Q: With your works focusing on highlighting socio-cultural issues, what are some factors that you have to consider when producing such works?
The most important thing is having a diversity of voices in the creative process and in the work itself. At The Opera People, we have a song-recital series In Our Manner of Speaking that we started in 2018 that looks at socio-cultural issues. The first edition that we did was in commemoration of Clara Schumann's 200th birthday and was meant to centre around female composers.
When we were putting the show together, it wasn’t as simple as just having female composers but also how we highlight the voices of women through the songs. We had songs from 200 years ago to the more contemporary Nina Simone from 40 years ago and we had Pooja Nansi be the reader, who connected it through contemporary poems. It was about how we can bring all these different things together, find all the threads that can connect them so that we can show the audience a bigger picture rather than just individual pieces.
Q: What do you think opera can bring to the local arts ecosystem?
Opera is an important artform. It is a western artform that has come here through us being a colony but what I think is very essential to opera is that it’s a multidisciplinary genre. It puts in dialogue a lot of different forms. So what I think opera can bring to the local scene here is the aesthetics and the philosophies of how you bring together different disciplines and forms and have them converse with each other in a way that is authentic, natural and meaningful.
Q: What can we look forward to from you personally and The Opera People?
Me and Conductor Lien Boon Hua are planning a series of concerts with The Wayfarer Sinfonietta, a new chamber orchestra that we started and we just had our debut concert in September 2021 - The Unknown Woman - in September 2021. We’re exploring new chamber orchestra repertoires, mostly because the pandemic doesn’t allow us to bring big orchestras to come together. But it doesn’t mean we can do good, interesting programmes that also go beyond the standard concert programme.

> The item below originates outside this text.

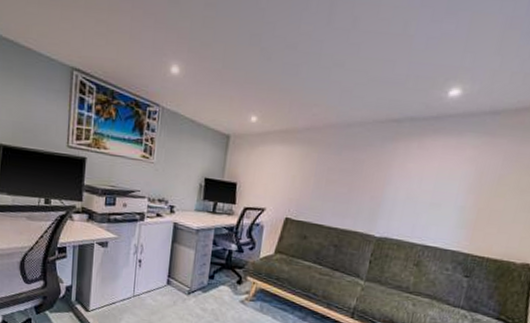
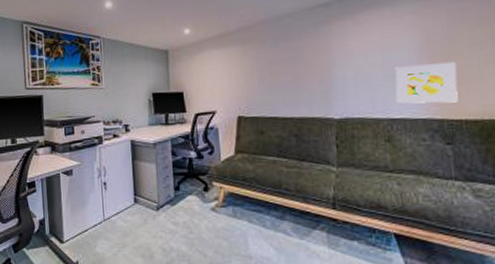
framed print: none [434,198,498,241] -> present [395,61,458,104]

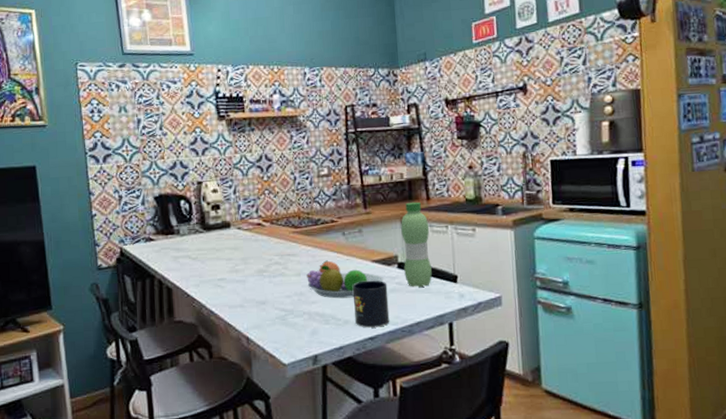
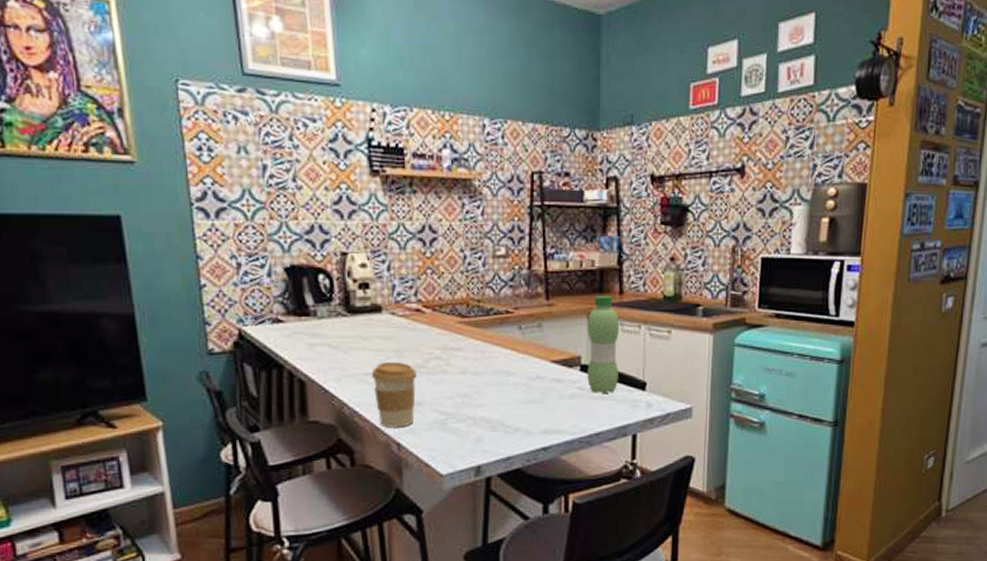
coffee cup: none [223,268,260,324] -> present [371,361,417,428]
fruit bowl: present [306,260,384,299] -> none [473,358,563,403]
mug: present [352,280,390,328] -> none [526,383,567,437]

With The Opera People, what is exciting is the more developmental work that we are able to do instead of just presenting shows in 2022. We are planning for an opera director workshop and we are hoping to do an opera workshop for children with local composer Chen Zhangyi.
Shoutout
My shoutout would definitely be Fezhah Maznan. I think she is fantastic at what she does. She has so much passion and drive, I think more than I do. We have worked together a lot in various organisations and on our own. She is someone who constantly challenges me to be better at what I do. I think that is really important for a healthy and sustainable community, it’s for us to constantly learn from each other but also challenge each other, and to keep pushing each other to be better versions of ourselves. And Fezhah is really someone that does that for me.